-- PASSAGE GIVEN start --
Re: Power supply


Bob Lunsford
 

I agree Bill since it worked for me. I bought a set of VHF kits in the mid-70's and made a 2M repeater, complete with [Root] Beer can cavities. Learned a lot of hands-on technology that stood me good for years. Put to use a lot of studying I did to get the FCC 1st Class  Radiotelephone license. Gave me a gut feeling about a lot of technology that still works for me today re electronics and antennas. The repeater was up for three years and taken down only when moving from TX to KY to continue my studies.

Everyone's taste is in his/her own mouth, however.

Bob — KK5R

On Tuesday, June 23, 2020, 11:28:18 AM EDT, Bill Cromwell <wrcromwell@...> wrote:


Hi Dean,

Some of the value in building stuff does not involve pennies at all. A
lot of other things come our way from building instead of buying. The
pride in doing it may be the smallest benefit.

When I have built and used radio gear I got exactly what I wanted and
left out everything that was not what I wanted. Sometimes what I want is
not on the market or is not available.

I learn a lot more than just the minimum required to get a project
working. In this example of the battery and it's custom charger I get
intimately familiar with how the battery works. I get even more familiar
with how the charger works. If something fails I know right where to look.
-- PASSAGE GIVEN end --
◆ WHAT TO DO ◆
1. Reproduce the post on building radio gear, everything from "Re: Power supply" down to "continue my studies.".
2. Answer these questions from the post on building radio gear:
(a) Which license had Bob Lunsford studied for?
(b) For how long was his repeater in operation?
(c) What does Bill Cromwell say may be the smallest benefit of building?
3. Turn the paragraph of the post on building radio gear that begins "I agree Bill since it worked for me" into a short bulleted list that keeps its main facts.
You will not need the rows that come next.
-- SUPPLIED ENTRIES start --
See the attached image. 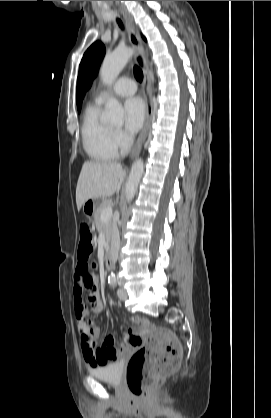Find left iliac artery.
Wrapping results in <instances>:
<instances>
[{
  "label": "left iliac artery",
  "instance_id": "left-iliac-artery-1",
  "mask_svg": "<svg viewBox=\"0 0 271 418\" xmlns=\"http://www.w3.org/2000/svg\"><path fill=\"white\" fill-rule=\"evenodd\" d=\"M115 284H116V283L114 282V283L112 284V286H113V287H115Z\"/></svg>",
  "mask_w": 271,
  "mask_h": 418
}]
</instances>
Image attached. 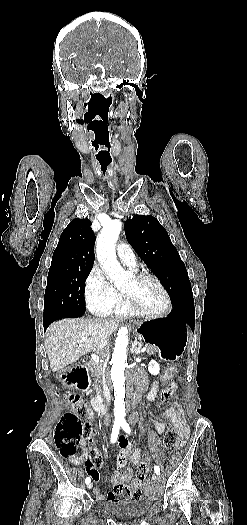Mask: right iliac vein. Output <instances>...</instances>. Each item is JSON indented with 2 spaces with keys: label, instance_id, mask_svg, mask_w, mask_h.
<instances>
[{
  "label": "right iliac vein",
  "instance_id": "1",
  "mask_svg": "<svg viewBox=\"0 0 247 525\" xmlns=\"http://www.w3.org/2000/svg\"><path fill=\"white\" fill-rule=\"evenodd\" d=\"M92 486H93V484H92V483H89V484H88V489H91Z\"/></svg>",
  "mask_w": 247,
  "mask_h": 525
}]
</instances>
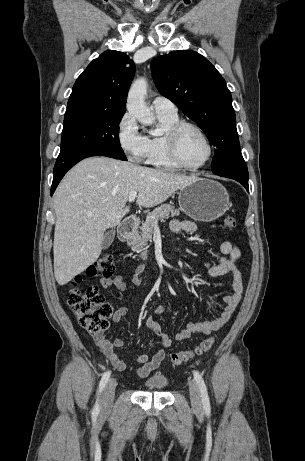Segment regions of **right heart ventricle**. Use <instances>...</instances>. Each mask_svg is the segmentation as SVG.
Wrapping results in <instances>:
<instances>
[{
    "instance_id": "e07e8e85",
    "label": "right heart ventricle",
    "mask_w": 305,
    "mask_h": 461,
    "mask_svg": "<svg viewBox=\"0 0 305 461\" xmlns=\"http://www.w3.org/2000/svg\"><path fill=\"white\" fill-rule=\"evenodd\" d=\"M158 127L144 136L142 160L145 164L166 170L179 167L171 160L166 148V135L171 126L179 122L177 114L157 113Z\"/></svg>"
}]
</instances>
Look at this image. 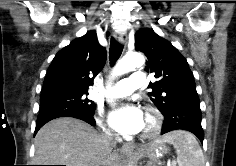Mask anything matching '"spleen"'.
Masks as SVG:
<instances>
[{
	"label": "spleen",
	"instance_id": "spleen-1",
	"mask_svg": "<svg viewBox=\"0 0 236 166\" xmlns=\"http://www.w3.org/2000/svg\"><path fill=\"white\" fill-rule=\"evenodd\" d=\"M159 143L172 144L176 150L179 166H205L203 151L195 136L189 132L178 130L157 139Z\"/></svg>",
	"mask_w": 236,
	"mask_h": 166
}]
</instances>
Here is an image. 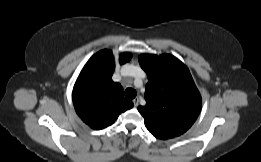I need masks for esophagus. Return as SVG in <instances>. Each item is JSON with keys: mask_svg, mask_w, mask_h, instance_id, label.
Instances as JSON below:
<instances>
[{"mask_svg": "<svg viewBox=\"0 0 261 162\" xmlns=\"http://www.w3.org/2000/svg\"><path fill=\"white\" fill-rule=\"evenodd\" d=\"M133 103H134V106L137 107L139 105V98L136 97L135 99H133Z\"/></svg>", "mask_w": 261, "mask_h": 162, "instance_id": "1", "label": "esophagus"}]
</instances>
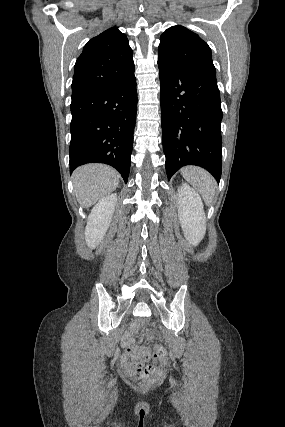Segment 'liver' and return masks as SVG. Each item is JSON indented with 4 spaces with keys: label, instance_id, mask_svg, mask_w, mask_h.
<instances>
[{
    "label": "liver",
    "instance_id": "liver-1",
    "mask_svg": "<svg viewBox=\"0 0 285 427\" xmlns=\"http://www.w3.org/2000/svg\"><path fill=\"white\" fill-rule=\"evenodd\" d=\"M119 173L103 164H87L72 174L74 192L80 205L89 208L113 192L119 184Z\"/></svg>",
    "mask_w": 285,
    "mask_h": 427
}]
</instances>
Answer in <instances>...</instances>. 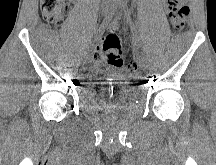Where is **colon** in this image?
<instances>
[{
	"label": "colon",
	"instance_id": "1",
	"mask_svg": "<svg viewBox=\"0 0 216 165\" xmlns=\"http://www.w3.org/2000/svg\"><path fill=\"white\" fill-rule=\"evenodd\" d=\"M170 9L169 16L172 28L181 30L189 15V7L185 0H168ZM43 18L52 25H60L64 16L71 9V0H40ZM103 53L100 52L96 59L100 61L101 68H116L123 66L122 46L117 32L108 33L103 40ZM102 59V61H101ZM128 70L132 73L137 71V65L131 63Z\"/></svg>",
	"mask_w": 216,
	"mask_h": 165
}]
</instances>
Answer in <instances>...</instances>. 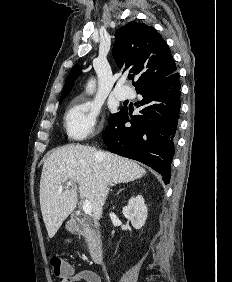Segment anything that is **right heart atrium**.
<instances>
[{
    "label": "right heart atrium",
    "instance_id": "d8ad5b80",
    "mask_svg": "<svg viewBox=\"0 0 232 282\" xmlns=\"http://www.w3.org/2000/svg\"><path fill=\"white\" fill-rule=\"evenodd\" d=\"M99 109L90 101L79 98L69 107L65 116V128L73 141H83L96 130Z\"/></svg>",
    "mask_w": 232,
    "mask_h": 282
}]
</instances>
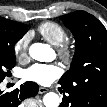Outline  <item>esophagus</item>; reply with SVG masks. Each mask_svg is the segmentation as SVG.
<instances>
[{
	"instance_id": "esophagus-1",
	"label": "esophagus",
	"mask_w": 107,
	"mask_h": 107,
	"mask_svg": "<svg viewBox=\"0 0 107 107\" xmlns=\"http://www.w3.org/2000/svg\"><path fill=\"white\" fill-rule=\"evenodd\" d=\"M48 91V89L47 88H44V87H39V94H44V93H46Z\"/></svg>"
}]
</instances>
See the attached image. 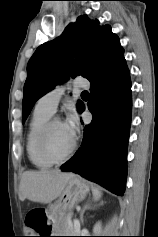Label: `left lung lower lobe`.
Wrapping results in <instances>:
<instances>
[{
    "instance_id": "obj_1",
    "label": "left lung lower lobe",
    "mask_w": 158,
    "mask_h": 237,
    "mask_svg": "<svg viewBox=\"0 0 158 237\" xmlns=\"http://www.w3.org/2000/svg\"><path fill=\"white\" fill-rule=\"evenodd\" d=\"M88 109L93 115L84 128L80 149L62 165L122 195L126 181L127 143L131 122V81L125 59L91 83ZM82 104L79 111H83Z\"/></svg>"
}]
</instances>
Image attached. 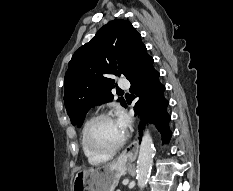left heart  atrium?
Listing matches in <instances>:
<instances>
[{
    "instance_id": "39dd6f15",
    "label": "left heart atrium",
    "mask_w": 233,
    "mask_h": 191,
    "mask_svg": "<svg viewBox=\"0 0 233 191\" xmlns=\"http://www.w3.org/2000/svg\"><path fill=\"white\" fill-rule=\"evenodd\" d=\"M123 133L125 134L128 126H129V120L127 116L124 113H119L117 118L115 119Z\"/></svg>"
}]
</instances>
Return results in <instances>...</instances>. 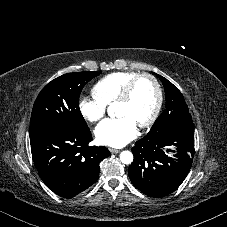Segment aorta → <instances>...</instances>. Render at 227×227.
Listing matches in <instances>:
<instances>
[{
  "mask_svg": "<svg viewBox=\"0 0 227 227\" xmlns=\"http://www.w3.org/2000/svg\"><path fill=\"white\" fill-rule=\"evenodd\" d=\"M120 161L124 164H130L133 161V154L130 151H123L120 154Z\"/></svg>",
  "mask_w": 227,
  "mask_h": 227,
  "instance_id": "aorta-1",
  "label": "aorta"
}]
</instances>
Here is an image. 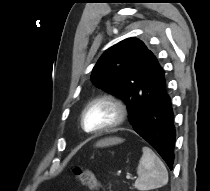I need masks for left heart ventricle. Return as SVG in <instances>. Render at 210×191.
<instances>
[{
  "instance_id": "b2bd125f",
  "label": "left heart ventricle",
  "mask_w": 210,
  "mask_h": 191,
  "mask_svg": "<svg viewBox=\"0 0 210 191\" xmlns=\"http://www.w3.org/2000/svg\"><path fill=\"white\" fill-rule=\"evenodd\" d=\"M116 110L108 103L92 105L85 113L84 125L87 130H95L115 121Z\"/></svg>"
}]
</instances>
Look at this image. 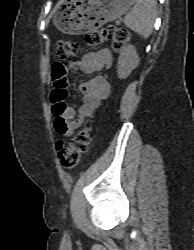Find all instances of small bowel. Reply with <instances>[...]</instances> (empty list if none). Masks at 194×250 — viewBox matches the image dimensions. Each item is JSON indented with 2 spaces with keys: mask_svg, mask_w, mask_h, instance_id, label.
<instances>
[{
  "mask_svg": "<svg viewBox=\"0 0 194 250\" xmlns=\"http://www.w3.org/2000/svg\"><path fill=\"white\" fill-rule=\"evenodd\" d=\"M112 63V53L109 49H100L95 52L85 53L80 60L70 64L56 63L53 66L54 90L67 92L66 74L70 71L79 70L85 74L110 67ZM83 93L82 103L78 108H73L65 104V100L59 102L60 109L53 110L55 115V130L64 137H70L73 133L89 121L100 101L110 93V85L104 76L98 75L91 80H83L79 84ZM68 94V92H67Z\"/></svg>",
  "mask_w": 194,
  "mask_h": 250,
  "instance_id": "obj_1",
  "label": "small bowel"
}]
</instances>
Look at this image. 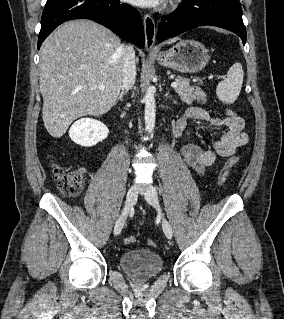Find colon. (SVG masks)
I'll return each mask as SVG.
<instances>
[{
  "label": "colon",
  "instance_id": "5ec220e1",
  "mask_svg": "<svg viewBox=\"0 0 284 319\" xmlns=\"http://www.w3.org/2000/svg\"><path fill=\"white\" fill-rule=\"evenodd\" d=\"M227 116L230 118H233V117H236L237 115L233 110H228ZM237 162H238V158L236 156H232L228 158L220 174V178H219L220 184H224L228 180ZM53 171H54L55 180L57 182V186L64 196L75 197L80 193L83 186V176L80 172L78 171L65 172L63 168L60 166H55ZM135 240L136 239L133 236L127 237L124 240V243L126 245H131L135 242ZM148 244L150 246H154V243L151 240H148Z\"/></svg>",
  "mask_w": 284,
  "mask_h": 319
}]
</instances>
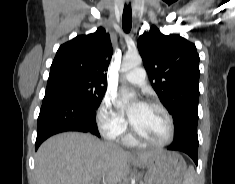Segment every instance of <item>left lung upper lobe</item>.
I'll list each match as a JSON object with an SVG mask.
<instances>
[{
	"label": "left lung upper lobe",
	"mask_w": 235,
	"mask_h": 184,
	"mask_svg": "<svg viewBox=\"0 0 235 184\" xmlns=\"http://www.w3.org/2000/svg\"><path fill=\"white\" fill-rule=\"evenodd\" d=\"M152 86L174 119V139L198 140L199 55L179 35H163L156 26L138 40Z\"/></svg>",
	"instance_id": "1"
}]
</instances>
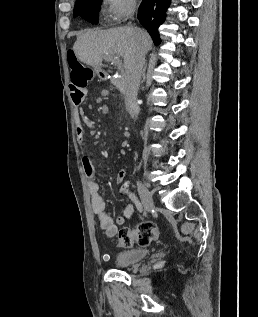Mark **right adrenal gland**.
<instances>
[{
  "mask_svg": "<svg viewBox=\"0 0 258 317\" xmlns=\"http://www.w3.org/2000/svg\"><path fill=\"white\" fill-rule=\"evenodd\" d=\"M147 66H144L143 70H142V76H143V80H141V82H144L145 78H146V74H145V70H146Z\"/></svg>",
  "mask_w": 258,
  "mask_h": 317,
  "instance_id": "1",
  "label": "right adrenal gland"
}]
</instances>
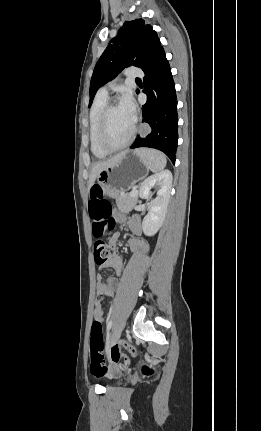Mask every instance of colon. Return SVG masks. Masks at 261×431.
<instances>
[{
    "label": "colon",
    "mask_w": 261,
    "mask_h": 431,
    "mask_svg": "<svg viewBox=\"0 0 261 431\" xmlns=\"http://www.w3.org/2000/svg\"><path fill=\"white\" fill-rule=\"evenodd\" d=\"M88 207L89 215L92 219V231L97 238L94 245V258L96 264H102L114 254L113 248L102 240L114 228V220L111 216V205L104 198L103 191L99 185L92 187ZM135 346L134 343H117L113 345L109 349L107 356L109 364H106L103 355L102 322L94 320L90 340L91 371L94 374V380L104 381L106 378L105 373L110 379H119L121 373L125 372L131 364L130 357L123 356L120 348H128L131 354L136 355ZM143 371L146 374L151 373L148 366H145Z\"/></svg>",
    "instance_id": "1"
}]
</instances>
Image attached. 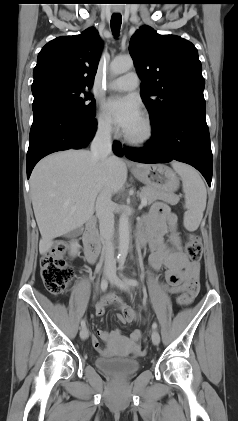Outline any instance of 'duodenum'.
I'll return each instance as SVG.
<instances>
[{
	"instance_id": "duodenum-1",
	"label": "duodenum",
	"mask_w": 238,
	"mask_h": 421,
	"mask_svg": "<svg viewBox=\"0 0 238 421\" xmlns=\"http://www.w3.org/2000/svg\"><path fill=\"white\" fill-rule=\"evenodd\" d=\"M146 238L143 235L139 237V245L143 247ZM83 243L85 248V255L90 262H95L101 250V245L98 239L95 222L89 221L85 227L83 234Z\"/></svg>"
}]
</instances>
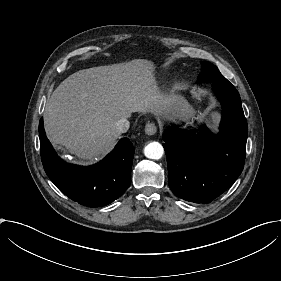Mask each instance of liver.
I'll list each match as a JSON object with an SVG mask.
<instances>
[{
    "mask_svg": "<svg viewBox=\"0 0 281 281\" xmlns=\"http://www.w3.org/2000/svg\"><path fill=\"white\" fill-rule=\"evenodd\" d=\"M155 66L146 59L79 70L53 91L44 125L53 145H63L82 161L105 156L121 133L115 123L133 112L165 118L188 101L157 86Z\"/></svg>",
    "mask_w": 281,
    "mask_h": 281,
    "instance_id": "obj_1",
    "label": "liver"
}]
</instances>
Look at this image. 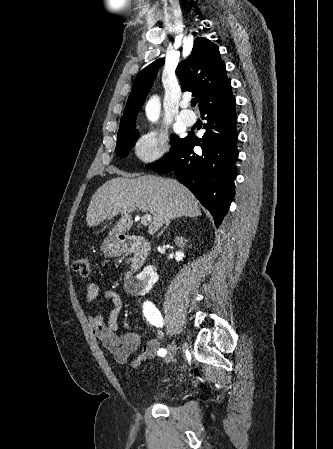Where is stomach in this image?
I'll use <instances>...</instances> for the list:
<instances>
[{
    "mask_svg": "<svg viewBox=\"0 0 333 449\" xmlns=\"http://www.w3.org/2000/svg\"><path fill=\"white\" fill-rule=\"evenodd\" d=\"M102 250L108 257L120 256L123 252L122 244L114 237H109L104 240Z\"/></svg>",
    "mask_w": 333,
    "mask_h": 449,
    "instance_id": "1",
    "label": "stomach"
}]
</instances>
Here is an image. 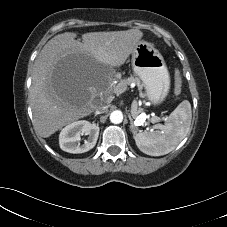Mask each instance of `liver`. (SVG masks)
<instances>
[{
	"label": "liver",
	"mask_w": 227,
	"mask_h": 227,
	"mask_svg": "<svg viewBox=\"0 0 227 227\" xmlns=\"http://www.w3.org/2000/svg\"><path fill=\"white\" fill-rule=\"evenodd\" d=\"M76 33L65 32L50 39L37 56L32 73L30 101L33 125L38 135L47 138L70 122L88 116L94 96H107L109 88L93 72L96 64L119 67L125 63L143 37L138 29L90 32L76 40ZM68 54L82 57L89 68L86 91L75 98L61 95L53 86L52 75L57 61Z\"/></svg>",
	"instance_id": "1"
}]
</instances>
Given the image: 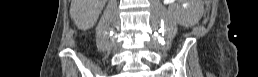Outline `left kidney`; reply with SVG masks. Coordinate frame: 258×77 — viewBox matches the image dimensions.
Instances as JSON below:
<instances>
[{"instance_id": "1", "label": "left kidney", "mask_w": 258, "mask_h": 77, "mask_svg": "<svg viewBox=\"0 0 258 77\" xmlns=\"http://www.w3.org/2000/svg\"><path fill=\"white\" fill-rule=\"evenodd\" d=\"M170 2H183V0H168ZM174 17L181 25H192L194 23L195 16L190 7L177 6L174 9Z\"/></svg>"}]
</instances>
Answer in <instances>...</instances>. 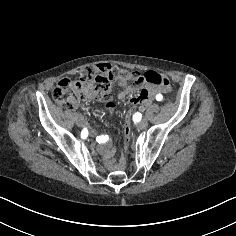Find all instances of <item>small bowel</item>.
Here are the masks:
<instances>
[{"label": "small bowel", "instance_id": "c3829d8e", "mask_svg": "<svg viewBox=\"0 0 236 236\" xmlns=\"http://www.w3.org/2000/svg\"><path fill=\"white\" fill-rule=\"evenodd\" d=\"M120 84L123 86V89L118 94V98L120 100H128L130 103L136 99L142 91L146 92V96L142 99L140 103H142L143 107H147L151 103V96L156 91V89H142L141 84L132 83L127 84L126 81L121 80ZM169 88L163 87L162 91H167ZM134 95V97H131ZM103 99L105 101L106 109L109 113L113 111L114 103L111 100V98L105 94L103 95ZM76 122L79 126L85 127L88 125L87 121L83 117L82 114L77 113L76 114ZM97 143H98V151L102 154L103 157V163L106 166V168L110 171L116 172L120 171L124 168L125 160L124 158H121L120 160H117L115 158V140L111 139L108 135H100L97 137Z\"/></svg>", "mask_w": 236, "mask_h": 236}]
</instances>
-- SUPPLIED ENTRIES end --
◆ FINAL RESULTS ◆
1.
Re: Power supply


Bob Lunsford
 

I agree Bill since it worked for me. I bought a set of VHF kits in the mid-70's and made a 2M repeater, complete with [Root] Beer can cavities. Learned a lot of hands-on technology that stood me good for years. Put to use a lot of studying I did to get the FCC 1st Class  Radiotelephone license. Gave me a gut feeling about a lot of technology that still works for me today re electronics and antennas. The repeater was up for three years and taken down only when moving from TX to KY to continue my studies.

2.
(a) The FCC 1st Class Radiotelephone license.
(b) Three years.
(c) The pride in doing it.

3.
- Bob agrees with Bill because building worked for him.
- In the mid-70's he bought a set of VHF kits and built a 2M repeater with [Root] Beer can cavities.
- The project taught him hands-on technology that served him for years.
- It put to use his studying for the FCC 1st Class Radiotelephone license.
- It gave him a gut feeling for electronics and antennas that still helps him today.
- The repeater stayed up for three years and came down only when he moved from TX to KY to continue his studies.